Exercise description ▸
Repeat the span of the entries below that starts at the line with "Traders are Suffering but Looking to the" and ends at the line with "Perhaps the best reason of all is that you’ll", nothing more. Skip the pictures.
# # # # # # #
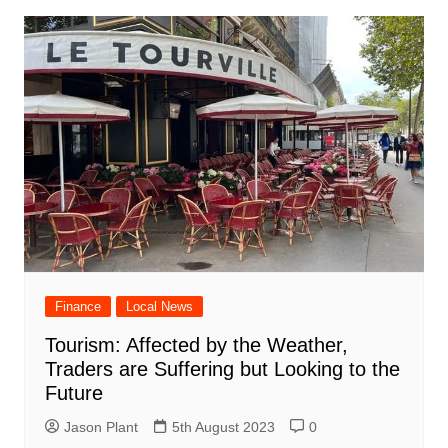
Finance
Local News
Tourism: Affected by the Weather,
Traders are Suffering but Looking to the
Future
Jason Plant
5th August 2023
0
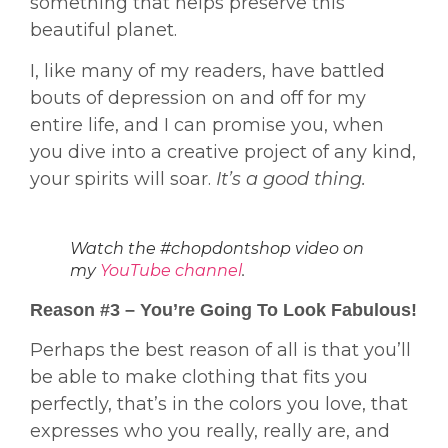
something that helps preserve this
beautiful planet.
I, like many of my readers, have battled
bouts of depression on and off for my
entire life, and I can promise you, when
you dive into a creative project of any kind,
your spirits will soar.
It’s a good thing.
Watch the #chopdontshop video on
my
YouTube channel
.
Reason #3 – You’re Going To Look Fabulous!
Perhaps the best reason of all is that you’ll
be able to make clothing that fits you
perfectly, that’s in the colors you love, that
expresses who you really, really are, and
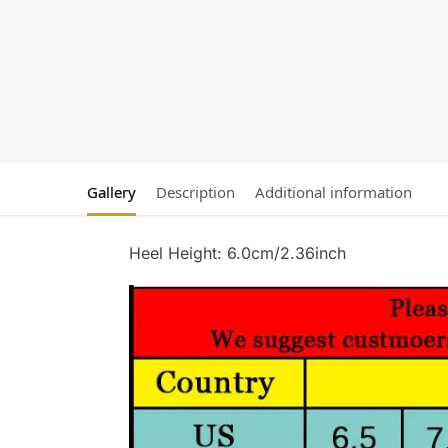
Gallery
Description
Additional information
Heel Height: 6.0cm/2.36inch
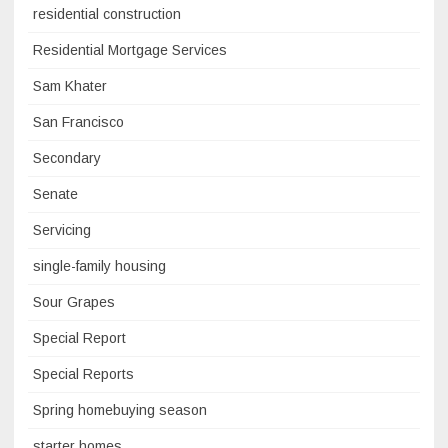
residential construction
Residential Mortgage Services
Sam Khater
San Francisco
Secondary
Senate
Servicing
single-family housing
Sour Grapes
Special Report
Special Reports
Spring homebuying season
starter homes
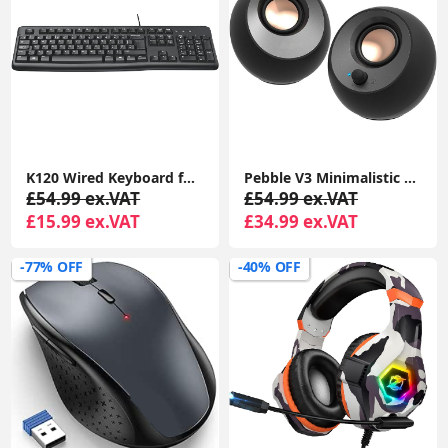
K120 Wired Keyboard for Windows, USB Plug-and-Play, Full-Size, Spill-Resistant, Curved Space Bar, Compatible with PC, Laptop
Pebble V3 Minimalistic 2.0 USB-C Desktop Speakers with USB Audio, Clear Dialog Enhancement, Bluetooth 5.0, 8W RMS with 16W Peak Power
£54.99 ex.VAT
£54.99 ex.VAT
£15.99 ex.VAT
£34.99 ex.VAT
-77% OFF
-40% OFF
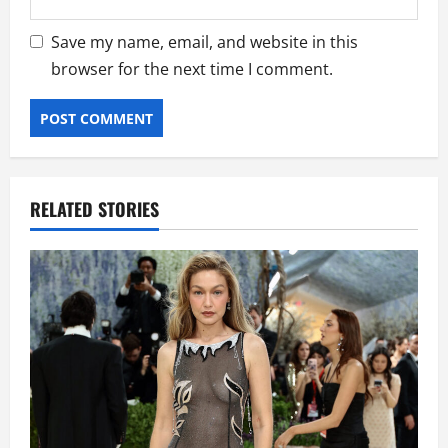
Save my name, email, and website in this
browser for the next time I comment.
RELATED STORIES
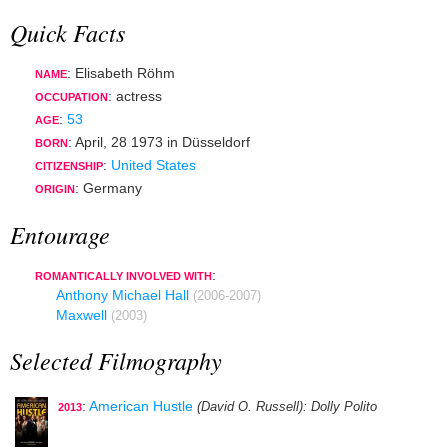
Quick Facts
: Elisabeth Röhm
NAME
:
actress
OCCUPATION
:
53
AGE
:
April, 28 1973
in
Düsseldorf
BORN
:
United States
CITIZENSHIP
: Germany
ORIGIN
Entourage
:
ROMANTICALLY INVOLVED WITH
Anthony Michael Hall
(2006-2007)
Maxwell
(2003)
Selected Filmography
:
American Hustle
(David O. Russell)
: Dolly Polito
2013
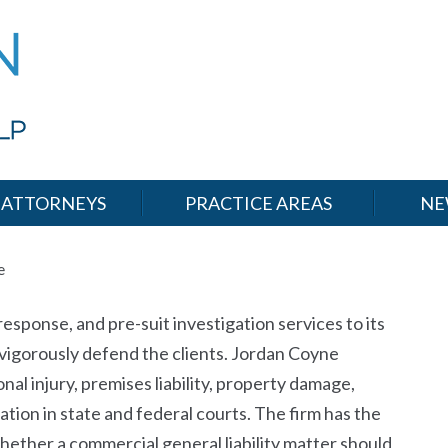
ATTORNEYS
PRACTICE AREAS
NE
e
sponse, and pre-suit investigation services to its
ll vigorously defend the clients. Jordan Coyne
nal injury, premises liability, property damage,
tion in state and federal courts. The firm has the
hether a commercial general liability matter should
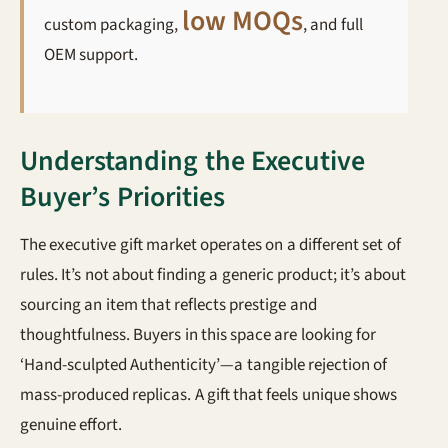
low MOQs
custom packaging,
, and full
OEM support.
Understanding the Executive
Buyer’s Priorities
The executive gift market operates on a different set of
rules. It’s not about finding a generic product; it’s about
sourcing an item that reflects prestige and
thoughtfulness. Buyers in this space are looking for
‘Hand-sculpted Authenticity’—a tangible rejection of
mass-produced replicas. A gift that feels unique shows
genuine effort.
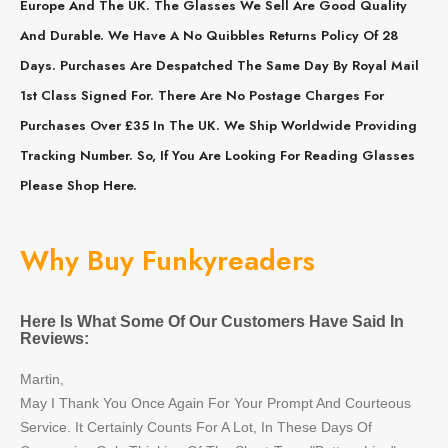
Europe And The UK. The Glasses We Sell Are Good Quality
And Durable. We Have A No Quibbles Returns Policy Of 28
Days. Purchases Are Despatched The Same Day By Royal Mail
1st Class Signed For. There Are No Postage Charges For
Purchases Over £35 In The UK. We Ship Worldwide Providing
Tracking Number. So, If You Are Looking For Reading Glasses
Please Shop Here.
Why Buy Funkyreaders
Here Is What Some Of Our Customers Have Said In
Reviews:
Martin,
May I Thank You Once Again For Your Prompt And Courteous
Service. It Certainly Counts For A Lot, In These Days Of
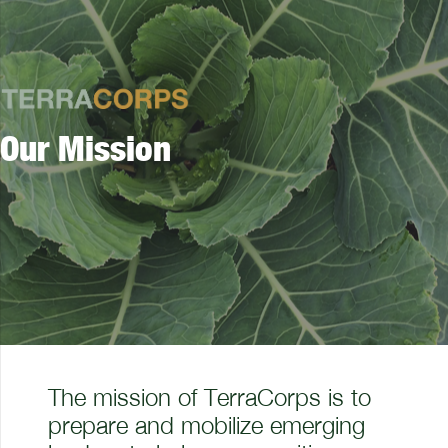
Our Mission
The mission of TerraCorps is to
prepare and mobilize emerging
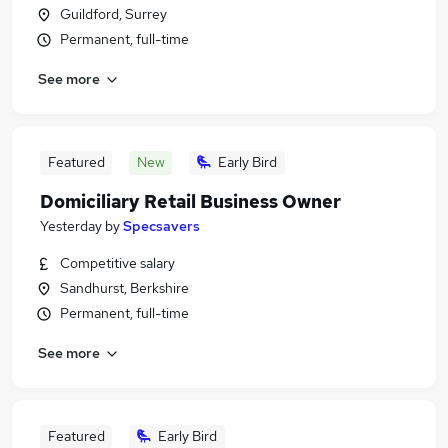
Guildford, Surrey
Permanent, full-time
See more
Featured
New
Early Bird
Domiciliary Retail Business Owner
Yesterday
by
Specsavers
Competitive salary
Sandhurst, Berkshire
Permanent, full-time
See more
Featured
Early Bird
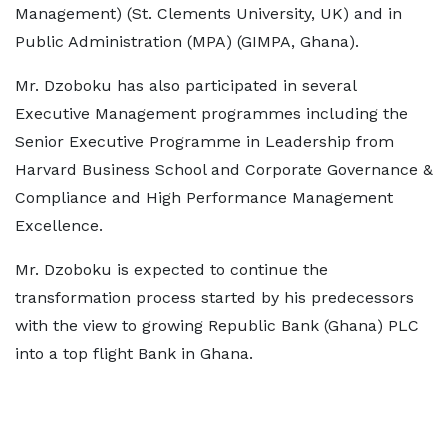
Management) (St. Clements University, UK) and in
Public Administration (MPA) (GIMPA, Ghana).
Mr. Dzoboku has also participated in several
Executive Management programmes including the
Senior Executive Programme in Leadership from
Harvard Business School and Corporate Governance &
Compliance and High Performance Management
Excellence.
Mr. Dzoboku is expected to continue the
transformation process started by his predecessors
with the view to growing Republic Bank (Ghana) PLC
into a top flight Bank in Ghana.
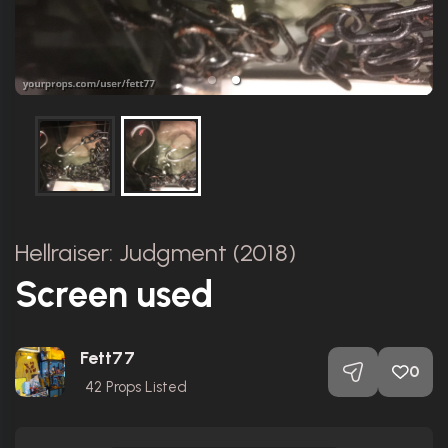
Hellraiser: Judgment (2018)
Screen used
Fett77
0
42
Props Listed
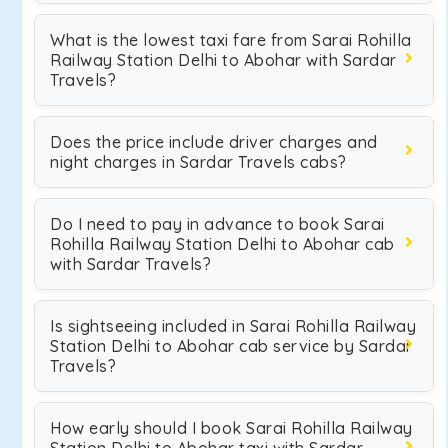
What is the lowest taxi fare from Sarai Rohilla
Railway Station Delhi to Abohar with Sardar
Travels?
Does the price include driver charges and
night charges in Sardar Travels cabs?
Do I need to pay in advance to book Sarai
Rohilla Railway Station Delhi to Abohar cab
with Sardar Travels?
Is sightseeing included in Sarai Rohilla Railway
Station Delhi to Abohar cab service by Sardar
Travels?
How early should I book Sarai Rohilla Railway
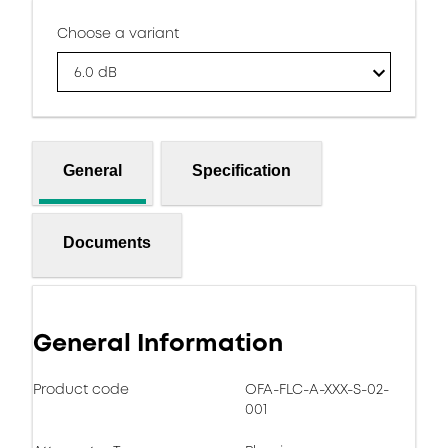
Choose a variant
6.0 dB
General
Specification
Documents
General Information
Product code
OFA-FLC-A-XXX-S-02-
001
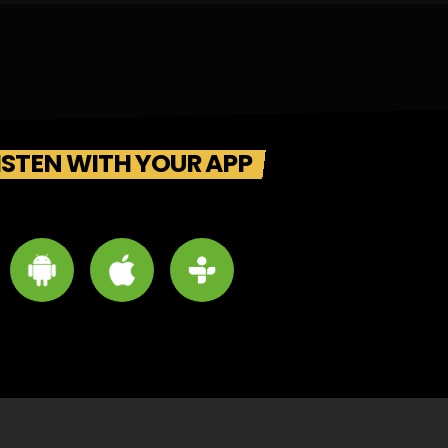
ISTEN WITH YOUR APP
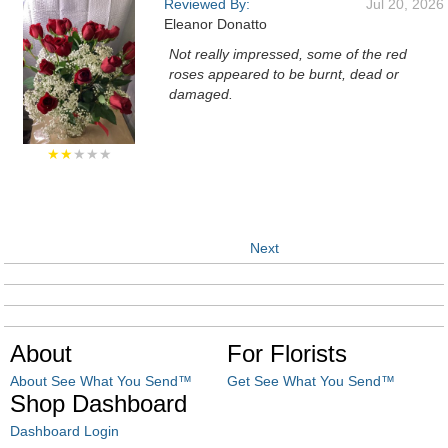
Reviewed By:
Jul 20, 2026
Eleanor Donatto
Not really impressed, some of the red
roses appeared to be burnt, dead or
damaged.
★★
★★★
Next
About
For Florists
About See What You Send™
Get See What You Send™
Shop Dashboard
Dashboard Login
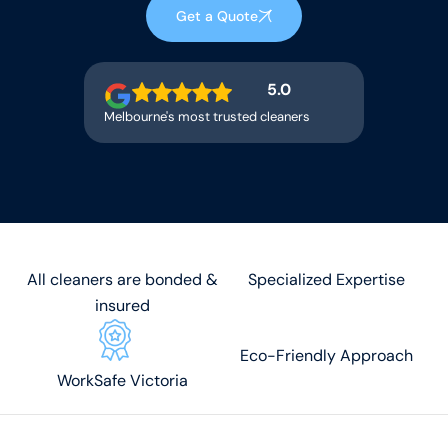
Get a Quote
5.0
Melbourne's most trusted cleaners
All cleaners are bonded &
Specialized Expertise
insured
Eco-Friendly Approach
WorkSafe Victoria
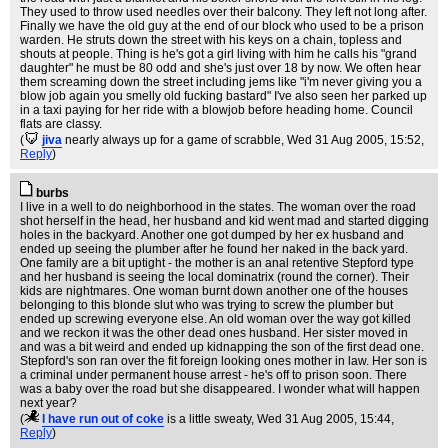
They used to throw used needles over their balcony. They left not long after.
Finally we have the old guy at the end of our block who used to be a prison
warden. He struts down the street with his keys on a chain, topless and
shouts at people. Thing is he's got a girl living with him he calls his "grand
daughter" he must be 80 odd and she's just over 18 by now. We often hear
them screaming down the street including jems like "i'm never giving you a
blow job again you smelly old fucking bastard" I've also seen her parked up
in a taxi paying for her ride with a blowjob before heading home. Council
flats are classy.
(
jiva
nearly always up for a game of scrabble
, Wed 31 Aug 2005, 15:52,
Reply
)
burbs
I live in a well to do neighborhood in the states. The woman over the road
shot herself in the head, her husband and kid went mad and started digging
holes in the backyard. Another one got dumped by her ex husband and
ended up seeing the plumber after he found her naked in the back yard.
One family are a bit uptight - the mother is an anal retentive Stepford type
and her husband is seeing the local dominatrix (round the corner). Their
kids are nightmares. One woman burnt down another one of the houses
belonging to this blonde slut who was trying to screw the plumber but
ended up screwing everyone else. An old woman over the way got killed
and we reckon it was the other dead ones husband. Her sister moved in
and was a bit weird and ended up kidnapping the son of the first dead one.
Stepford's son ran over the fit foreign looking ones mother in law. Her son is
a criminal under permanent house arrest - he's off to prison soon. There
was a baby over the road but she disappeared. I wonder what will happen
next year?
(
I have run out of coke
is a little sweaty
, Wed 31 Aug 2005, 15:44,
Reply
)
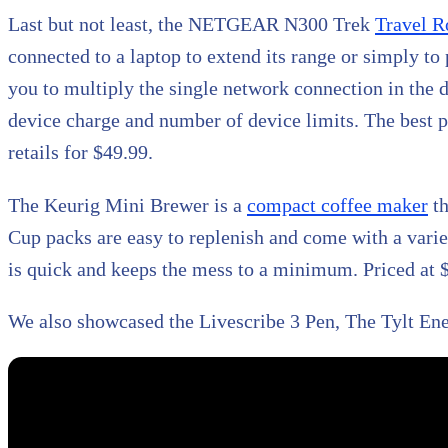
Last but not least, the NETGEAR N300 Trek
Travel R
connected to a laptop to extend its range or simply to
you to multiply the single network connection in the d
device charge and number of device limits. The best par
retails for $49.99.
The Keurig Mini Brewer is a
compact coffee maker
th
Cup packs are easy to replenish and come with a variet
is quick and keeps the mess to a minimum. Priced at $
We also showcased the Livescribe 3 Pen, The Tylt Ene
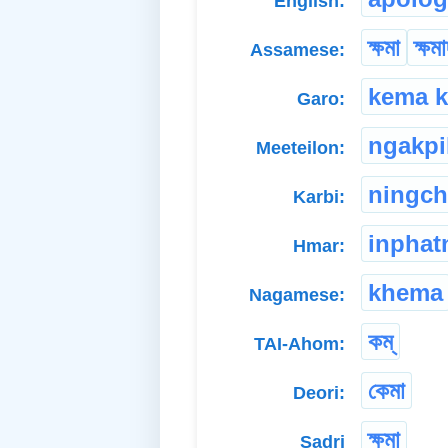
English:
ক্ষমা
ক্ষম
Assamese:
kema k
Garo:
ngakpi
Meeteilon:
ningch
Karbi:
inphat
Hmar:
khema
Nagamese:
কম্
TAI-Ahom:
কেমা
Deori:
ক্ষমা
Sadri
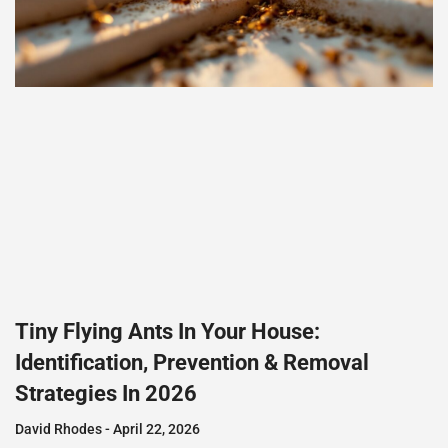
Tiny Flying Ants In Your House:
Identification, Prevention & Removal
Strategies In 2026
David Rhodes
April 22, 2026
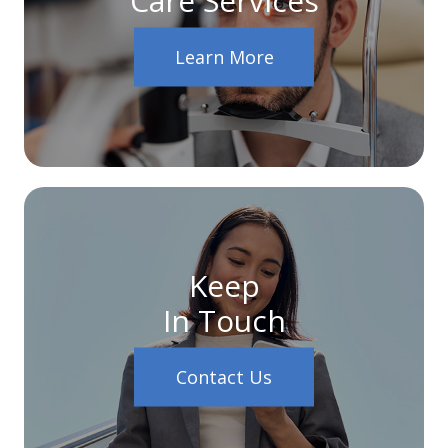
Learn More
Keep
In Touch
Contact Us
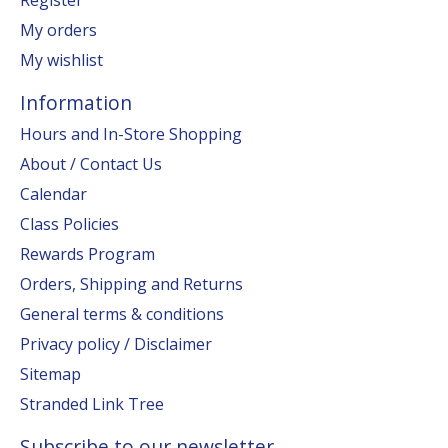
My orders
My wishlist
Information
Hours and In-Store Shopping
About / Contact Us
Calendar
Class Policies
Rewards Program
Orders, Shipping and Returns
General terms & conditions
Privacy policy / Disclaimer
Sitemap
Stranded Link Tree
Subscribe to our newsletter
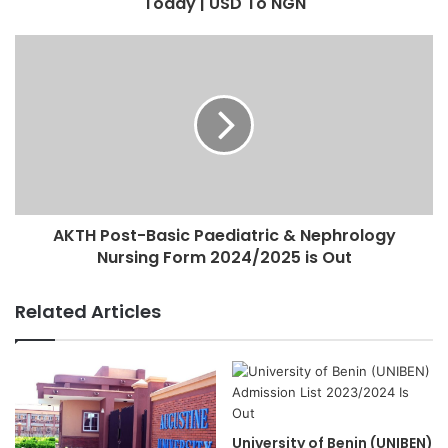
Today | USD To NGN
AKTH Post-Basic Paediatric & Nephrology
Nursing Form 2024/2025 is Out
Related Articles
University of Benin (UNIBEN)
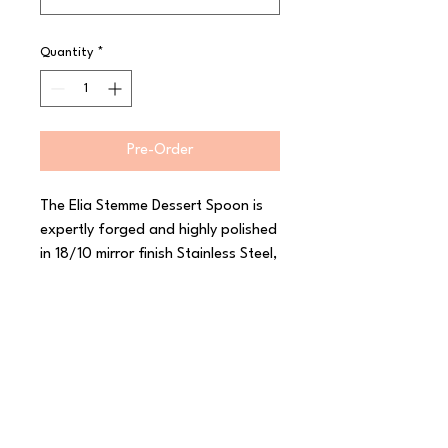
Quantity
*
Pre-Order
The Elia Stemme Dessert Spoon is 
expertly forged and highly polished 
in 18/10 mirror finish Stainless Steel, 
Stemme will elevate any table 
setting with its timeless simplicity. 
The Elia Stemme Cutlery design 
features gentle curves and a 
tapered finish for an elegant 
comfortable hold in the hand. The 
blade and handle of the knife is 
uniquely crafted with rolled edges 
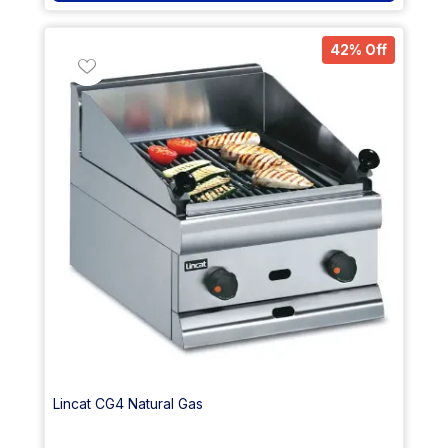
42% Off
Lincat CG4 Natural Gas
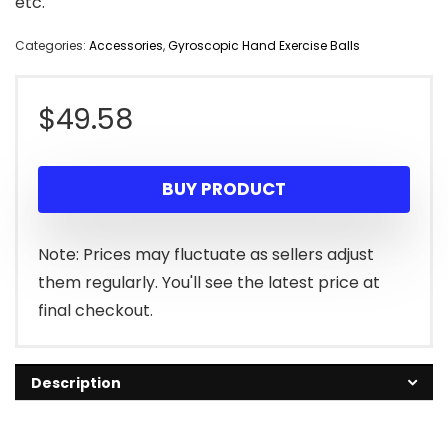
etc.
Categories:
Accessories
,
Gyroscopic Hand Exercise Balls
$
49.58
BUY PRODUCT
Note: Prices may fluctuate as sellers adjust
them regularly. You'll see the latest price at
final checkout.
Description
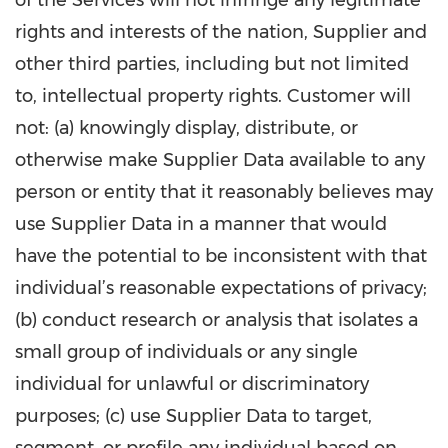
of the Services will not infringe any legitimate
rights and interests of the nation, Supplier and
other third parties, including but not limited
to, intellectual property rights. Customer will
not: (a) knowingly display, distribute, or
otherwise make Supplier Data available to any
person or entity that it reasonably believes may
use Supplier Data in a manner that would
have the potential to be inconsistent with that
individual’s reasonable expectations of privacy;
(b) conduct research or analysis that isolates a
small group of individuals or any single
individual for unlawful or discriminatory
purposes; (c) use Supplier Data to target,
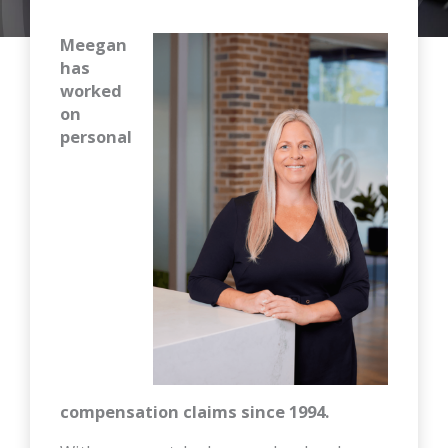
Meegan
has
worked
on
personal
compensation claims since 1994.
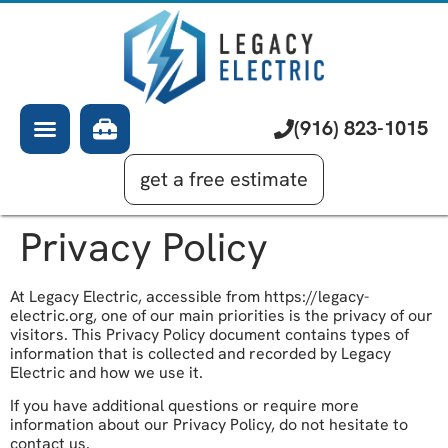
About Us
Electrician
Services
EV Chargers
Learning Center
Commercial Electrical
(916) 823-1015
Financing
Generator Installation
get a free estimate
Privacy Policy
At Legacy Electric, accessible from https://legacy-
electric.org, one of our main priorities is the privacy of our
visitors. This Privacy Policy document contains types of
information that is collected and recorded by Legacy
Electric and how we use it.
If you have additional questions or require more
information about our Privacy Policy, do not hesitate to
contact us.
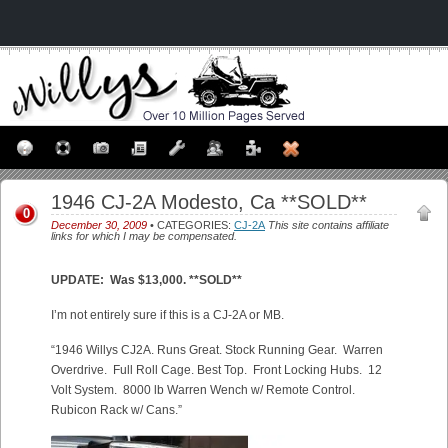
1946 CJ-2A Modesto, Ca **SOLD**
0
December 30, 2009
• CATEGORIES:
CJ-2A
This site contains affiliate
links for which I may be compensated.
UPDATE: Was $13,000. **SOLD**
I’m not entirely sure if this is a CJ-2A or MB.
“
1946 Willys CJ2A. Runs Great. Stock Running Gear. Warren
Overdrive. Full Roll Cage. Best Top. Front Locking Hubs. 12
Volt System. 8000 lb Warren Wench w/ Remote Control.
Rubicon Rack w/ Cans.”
# # # # # # #
Solution for this problem ▸
Traders are Suffering but Looking to the
Future
Jason Plant
5th August 2023
0
something that helps preserve this
beautiful planet.
I, like many of my readers, have battled
bouts of depression on and off for my
entire life, and I can promise you, when
you dive into a creative project of any kind,
your spirits will soar.
It’s a good thing.
Watch the #chopdontshop video on
my
YouTube channel
.
Reason #3 – You’re Going To Look Fabulous!
Perhaps the best reason of all is that you’ll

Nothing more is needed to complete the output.